:: SOURCE TEXT

In the heat of the moment at work I'm not kind when behavior either impacts general business or whatever I'm doing.

I'm the one who's very THIS IS WAR MOVE YOUR ARSE. I'm known for putting an incredible amount of pressure on myself, and others to accomplish stuff most people don't have the wherewithal to attempt. In the heat of the moment, you're dead to me if you can't keep up.

"This is how it works," one of my first supervisors explained. "There's a lot of work pointing toward that brief moment to create that first impeccable impression. We want repeat customers. We won't have repeat customers if we put out mediocre product, which means nothing burnt, no burst pie crusts, even browning, make sure your knife cuts are even, line up your cookie dough the way I told you so they don't touch, EVERYTHING! And wipe that look off your face. You have no opinions once you walk into this department. You're in my army now."

::::

WORK INSTRUCTION ::
From the workplace passage, copy the text starting at "I'm the one" and ending at "can't keep up.", swapping "pressure" for "strain".

:: DATA FOR ANALYSIS

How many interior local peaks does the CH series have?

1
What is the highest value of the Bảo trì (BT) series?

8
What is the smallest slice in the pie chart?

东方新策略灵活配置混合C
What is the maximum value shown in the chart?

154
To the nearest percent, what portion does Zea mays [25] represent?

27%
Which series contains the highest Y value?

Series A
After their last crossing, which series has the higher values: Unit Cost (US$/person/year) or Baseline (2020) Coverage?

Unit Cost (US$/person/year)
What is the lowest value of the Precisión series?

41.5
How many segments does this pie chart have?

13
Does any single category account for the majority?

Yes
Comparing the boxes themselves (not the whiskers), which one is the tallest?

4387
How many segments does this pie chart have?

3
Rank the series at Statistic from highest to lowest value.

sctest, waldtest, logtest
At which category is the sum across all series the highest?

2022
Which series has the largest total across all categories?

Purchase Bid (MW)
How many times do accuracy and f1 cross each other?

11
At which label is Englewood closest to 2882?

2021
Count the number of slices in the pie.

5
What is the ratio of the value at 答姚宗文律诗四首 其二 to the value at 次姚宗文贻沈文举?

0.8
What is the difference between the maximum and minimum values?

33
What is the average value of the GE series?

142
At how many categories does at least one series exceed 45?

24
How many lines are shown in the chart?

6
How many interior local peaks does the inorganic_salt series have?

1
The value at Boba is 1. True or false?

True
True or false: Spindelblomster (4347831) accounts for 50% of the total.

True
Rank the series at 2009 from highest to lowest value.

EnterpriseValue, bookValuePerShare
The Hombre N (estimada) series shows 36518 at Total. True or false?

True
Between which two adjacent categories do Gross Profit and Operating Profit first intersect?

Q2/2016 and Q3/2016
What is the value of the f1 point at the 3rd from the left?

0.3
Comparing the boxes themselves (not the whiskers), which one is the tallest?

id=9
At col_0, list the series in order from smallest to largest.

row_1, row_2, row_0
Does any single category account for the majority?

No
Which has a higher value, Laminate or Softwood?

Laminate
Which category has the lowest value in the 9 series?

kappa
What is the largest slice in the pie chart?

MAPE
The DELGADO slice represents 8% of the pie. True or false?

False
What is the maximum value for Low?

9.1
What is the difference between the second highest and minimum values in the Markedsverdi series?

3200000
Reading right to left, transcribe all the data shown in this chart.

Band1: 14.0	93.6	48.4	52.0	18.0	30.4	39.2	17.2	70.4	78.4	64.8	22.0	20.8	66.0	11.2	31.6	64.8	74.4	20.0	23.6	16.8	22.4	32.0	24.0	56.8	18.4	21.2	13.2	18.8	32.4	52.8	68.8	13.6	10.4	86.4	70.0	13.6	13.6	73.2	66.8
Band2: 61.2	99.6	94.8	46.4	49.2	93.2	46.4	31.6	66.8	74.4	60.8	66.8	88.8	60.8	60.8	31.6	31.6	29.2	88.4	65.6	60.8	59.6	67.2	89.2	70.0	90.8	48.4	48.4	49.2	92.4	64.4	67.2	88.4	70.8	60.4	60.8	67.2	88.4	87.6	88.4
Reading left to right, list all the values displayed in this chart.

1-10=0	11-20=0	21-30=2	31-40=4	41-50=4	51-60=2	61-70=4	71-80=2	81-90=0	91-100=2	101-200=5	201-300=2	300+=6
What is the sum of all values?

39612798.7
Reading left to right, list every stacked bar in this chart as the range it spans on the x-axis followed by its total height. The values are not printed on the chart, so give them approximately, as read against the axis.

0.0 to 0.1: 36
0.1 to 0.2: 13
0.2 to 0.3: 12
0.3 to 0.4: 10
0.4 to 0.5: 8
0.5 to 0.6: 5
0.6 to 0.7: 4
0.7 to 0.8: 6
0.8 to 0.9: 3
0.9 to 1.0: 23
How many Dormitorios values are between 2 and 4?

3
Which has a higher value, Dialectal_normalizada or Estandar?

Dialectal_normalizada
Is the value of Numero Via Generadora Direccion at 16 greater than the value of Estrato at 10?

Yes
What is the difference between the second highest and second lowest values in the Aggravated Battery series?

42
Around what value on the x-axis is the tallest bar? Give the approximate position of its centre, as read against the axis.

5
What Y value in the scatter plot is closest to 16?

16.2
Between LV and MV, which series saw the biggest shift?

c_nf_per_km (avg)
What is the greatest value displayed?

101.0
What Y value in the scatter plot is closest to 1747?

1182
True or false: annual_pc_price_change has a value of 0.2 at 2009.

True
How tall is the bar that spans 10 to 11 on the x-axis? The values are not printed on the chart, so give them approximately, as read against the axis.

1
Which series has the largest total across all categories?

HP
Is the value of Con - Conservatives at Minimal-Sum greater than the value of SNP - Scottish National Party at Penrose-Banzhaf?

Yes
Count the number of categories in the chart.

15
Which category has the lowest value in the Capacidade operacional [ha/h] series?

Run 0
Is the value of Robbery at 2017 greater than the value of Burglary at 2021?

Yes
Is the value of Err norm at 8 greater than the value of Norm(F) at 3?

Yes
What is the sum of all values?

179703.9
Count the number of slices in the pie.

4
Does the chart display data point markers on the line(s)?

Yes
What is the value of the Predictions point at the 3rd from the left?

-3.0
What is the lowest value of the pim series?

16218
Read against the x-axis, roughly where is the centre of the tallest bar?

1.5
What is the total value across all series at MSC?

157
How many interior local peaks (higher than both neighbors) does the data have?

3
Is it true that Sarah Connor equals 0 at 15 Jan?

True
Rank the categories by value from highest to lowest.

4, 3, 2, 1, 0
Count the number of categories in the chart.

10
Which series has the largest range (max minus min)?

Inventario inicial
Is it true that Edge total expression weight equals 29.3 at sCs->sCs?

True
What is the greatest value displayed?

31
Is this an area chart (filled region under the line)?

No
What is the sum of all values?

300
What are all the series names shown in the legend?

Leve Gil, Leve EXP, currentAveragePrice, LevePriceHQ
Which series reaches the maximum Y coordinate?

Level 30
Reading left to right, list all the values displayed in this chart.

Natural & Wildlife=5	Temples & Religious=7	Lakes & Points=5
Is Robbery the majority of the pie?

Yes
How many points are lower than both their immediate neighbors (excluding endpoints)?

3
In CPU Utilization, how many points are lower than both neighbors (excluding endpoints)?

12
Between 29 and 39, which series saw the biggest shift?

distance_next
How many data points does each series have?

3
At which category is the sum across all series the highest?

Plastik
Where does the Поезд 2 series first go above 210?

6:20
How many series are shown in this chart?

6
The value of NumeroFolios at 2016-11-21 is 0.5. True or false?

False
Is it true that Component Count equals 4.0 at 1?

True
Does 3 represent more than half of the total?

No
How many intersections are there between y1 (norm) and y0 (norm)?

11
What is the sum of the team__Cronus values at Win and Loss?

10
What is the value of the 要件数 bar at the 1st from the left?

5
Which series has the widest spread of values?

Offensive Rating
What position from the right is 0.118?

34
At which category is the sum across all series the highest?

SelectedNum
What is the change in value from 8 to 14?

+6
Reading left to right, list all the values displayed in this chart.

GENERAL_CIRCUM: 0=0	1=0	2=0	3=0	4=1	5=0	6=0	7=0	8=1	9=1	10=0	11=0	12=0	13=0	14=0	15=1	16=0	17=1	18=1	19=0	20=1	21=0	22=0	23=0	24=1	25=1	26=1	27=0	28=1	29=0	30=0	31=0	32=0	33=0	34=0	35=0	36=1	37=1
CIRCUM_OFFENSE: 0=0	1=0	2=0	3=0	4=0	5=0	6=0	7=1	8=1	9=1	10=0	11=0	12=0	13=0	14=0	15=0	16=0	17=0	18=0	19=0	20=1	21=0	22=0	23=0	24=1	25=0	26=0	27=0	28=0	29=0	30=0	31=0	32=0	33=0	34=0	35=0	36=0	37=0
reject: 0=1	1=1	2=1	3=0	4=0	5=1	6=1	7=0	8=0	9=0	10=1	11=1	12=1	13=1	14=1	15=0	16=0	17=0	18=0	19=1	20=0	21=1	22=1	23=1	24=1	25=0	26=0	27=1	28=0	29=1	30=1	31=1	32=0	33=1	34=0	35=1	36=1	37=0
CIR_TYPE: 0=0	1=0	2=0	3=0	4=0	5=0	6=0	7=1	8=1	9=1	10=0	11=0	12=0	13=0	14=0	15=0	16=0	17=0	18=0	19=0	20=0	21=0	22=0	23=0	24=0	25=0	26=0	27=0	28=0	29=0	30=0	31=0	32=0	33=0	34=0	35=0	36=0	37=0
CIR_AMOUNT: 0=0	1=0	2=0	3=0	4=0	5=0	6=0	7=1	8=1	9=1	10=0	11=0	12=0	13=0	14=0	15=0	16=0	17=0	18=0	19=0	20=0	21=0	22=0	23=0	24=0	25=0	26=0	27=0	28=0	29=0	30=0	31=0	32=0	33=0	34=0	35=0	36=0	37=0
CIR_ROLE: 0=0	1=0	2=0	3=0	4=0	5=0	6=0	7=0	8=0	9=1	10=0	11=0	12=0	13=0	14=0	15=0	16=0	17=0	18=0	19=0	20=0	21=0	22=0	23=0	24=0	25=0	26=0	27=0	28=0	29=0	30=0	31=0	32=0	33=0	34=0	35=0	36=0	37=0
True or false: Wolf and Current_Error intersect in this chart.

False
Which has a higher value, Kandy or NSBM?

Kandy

::::

SOLUTION TO THE PROBLEM ::
I'm the one who's very THIS IS WAR MOVE YOUR ARSE. I'm known for putting an incredible amount of strain on myself, and others to accomplish stuff most people don't have the wherewithal to attempt. In the heat of the moment, you're dead to me if you can't keep up.